I like the idea of this and the use case, but don't love the tight coupling to openai. I'd love to see a framework for allowing BYOM.

  • Onawa 4 days ago

    It's been 2.5 years since ChatGPT came out, and so many projects still don't allow for easy switching of the OPEN_AI_BASE_URL or affiliated parameters.

    There are so many inferencing libraries that serve an OpenAI-compatible API that any new project being locked in to OpenAI only is a large red flag for me.

    • xinweihe 4 days ago

      Thanks for the feedback! Totally hear you on the tight OpenAI coupling - we're aware and already working to make BYOM easier. Just to echo what Zecheng said earlier: broader model flexibility is definitely on the roadmap.

      Appreciate you calling it out — helps us stay honest about the gaps.

  • zecheng 4 days ago

    Yes, there is a roadmap to support more models. For now there is a in progress PR to support Anthropic models https://github.com/traceroot-ai/traceroot/pull/21 (contributed by some active open source contributors) Feel free to let us know which (open source) model or framework (VLLM etc.) you want to use :)

    • 44za12 4 days ago

      Why not use something like litellm?

      • zecheng 4 days ago

        That's also one option, we will consider add it later :)

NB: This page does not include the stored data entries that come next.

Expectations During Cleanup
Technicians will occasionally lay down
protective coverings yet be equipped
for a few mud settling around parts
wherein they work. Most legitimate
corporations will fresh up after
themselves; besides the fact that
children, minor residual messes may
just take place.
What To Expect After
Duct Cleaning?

  • ethan_smith 4 days ago

    Adding model provider abstraction would significantly improve adoption, especially for organizations with specific LLM preferences or air-gapped environments that can't use OpenAI.

    • xinweihe 3 days ago

      Yep, you're spot on - and we're hearing this loud and clear across the thread. Model abstraction is on the roadmap, and we're already working on making BYOM smoother.

autorinalagist 2 days ago

Very cool! I have a question, how are you evaluating the performance while you develop this. Do you have some golden set of examples that you evaluate against?

  • xinweihe 2 days ago

    Great question! Yes, we're actively building a golden test set of debugging scenarios with known root causes and failure patterns. This allows us to systematically evaluate and improve agent performance with every release. Contributions are very welcome as we expand this effort!

    In the meantime, we lean on explainability, i.e. every agent output is grounded in the original logs, traces, and metadata, with inline references. So if the output is off, users can easily verify, debug, and either trust or challenge the agent’s reasoning by reviewing the linked evidence.

jinusunil 3 days ago

How do you evaluate the output of your trace tool? Are some benchmarks for tracing tools?

  • xinweihe 2 days ago

    Yep, we're working on a golden test set with known root causes to benchmark and track agent performance over time. It's taking a bit of work to get right, but we're on it and definitely open to contributions!